To get a better initialization of the network and avoid numerical issues, we often want to make use of simple statistics of our target properties. The most simple approach is to subtract the mean value of our target property from the labels before training such that the neural networks only have to learn the difference from the mean prediction. A more sophisticated approach is to use so-called atomic reference values that provide basic statistics of our target property based on the atom types in a structure. This is especially useful for extensive properties such as the energy, where the single atom energies contribute a major part to the overall value. If your data comes with atomic reference values, you can add them to the metadata of your ase database. The statistics have to be stored in a dictionary with the property names as keys and the atomic reference values as lists where the list indices match the atomic numbers. For further explanation please have a look at the QM9 tutorial.

Here is an example:

[2]:

# calculate this at the same level of theory as your data
atomref = {
'energy': [314.0, 0.0, 0.0, 0.0] # atomref value for hydrogen: 314.0
}

# the supplied list is ordered by atomic number, e.g.:
atomref_hydrogen= atomref['energy'][1]

# dataset = ASEAtomsData.create(
#     './new_dataset.db',
#     distance_unit='Ang',
#     property_unit_dict={'energy':'kcal/mol'},
#     atomref=atomref
# )

In our concrete case, we only have an MD trajectory of a single system. Therefore, we don’t need to specify an atomref, since removing the average energy will working as well.

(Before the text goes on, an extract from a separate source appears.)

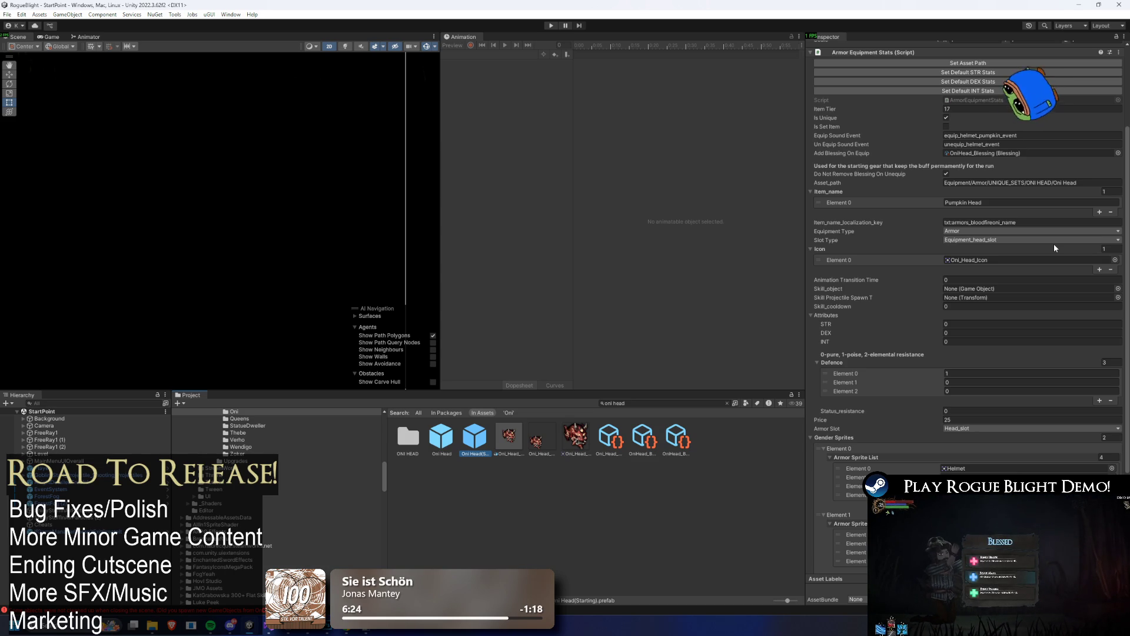
{"action": "left_click", "coordinate": [1118, 153]}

Now we can have a look at the data in the same way we did before for QM9:

[11]:

print('Number of reference calculations:', len(new_dataset))
print('Available properties:')

for p in new_dataset.available_properties:
    print('-', p)
print()

example = new_dataset[0]
print('Properties of molecule with id 0:')

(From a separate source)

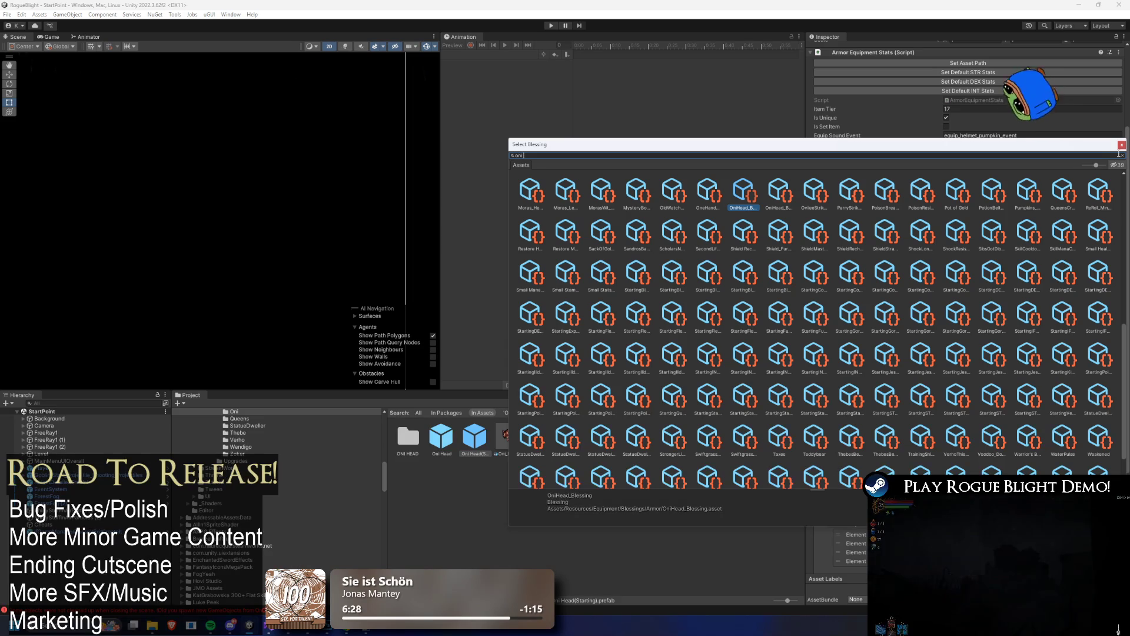
- Assign OniHead_Blessing(Starting) as the equip blessing and open it to check variable 5, price 100
{"action": "type", "text": "ni b"}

for k, v in example.items():
    print('-', k, ':', v.shape)

Number of reference calculations: 133770
Available properties:
- energy
- forces

Properties of molecule with id 0:
- _idx : torch.Size([1])
- energy : torch.Size([1])
- forces : torch.Size([12, 3])
- _n_atoms : torch.Size([1])
- _atomic_numbers : torch.Size([12])
- _positions : torch.Size([12, 3])
- _cell : torch.Size([1, 3, 3])
- _pbc : torch.Size([3])

The same way, we can store multiple properties, including atomic properties such as forces, or tensorial properties such as polarizability tensors.

Using your data for training

We have now used the class ASEAtomsData to create a new ase database for our custom data. schnetpack.data.ASEAtomsData is a subclass of pytorch.data.Dataset and could be utilized for training models with pytorch. However, we use pytorch-lightning to conveniently handle the training procedure for us. This requires us to wrap the dataset in a LightningDataModule. We provide a general purpose AtomsDataModule for atomic systems in schnetpack.data.datamodule.AtomsDataModule. The data module will handle the unit conversion, splitting, batching and the preprocessing of the data with transforms. We can instantiate the data module for our custom dataset with:

[ ]:

import schnetpack as spk
import schnetpack.transform as trn

custom_data = spk.data.AtomsDataModule(
    './new_dataset.db',
    batch_size=10,
    distance_unit='Ang',
    property_units={'energy':'kcal/mol', 'forces':'kcal/mol/Ang'},
    num_train=1000,
    num_val=100,
    transforms=[
        trn.ASENeighborList(cutoff=5.),
        trn.RemoveOffsets("energy", remove_mean=True, remove_atomrefs=False),
        trn.CastTo32()
    ],
    num_workers=1,
    pin_memory=True, # set to false, when not using a GPU
)
custom_data.prepare_data()
custom_data.setup()

Please note that for the general case it makes sense to use your dataset within command line interface (see: here). For some benchmark datasets we provide data modules with download functions and more utilities in schnetpack.data.datasets. Further examples on how to use the data modules is provided in the following sections.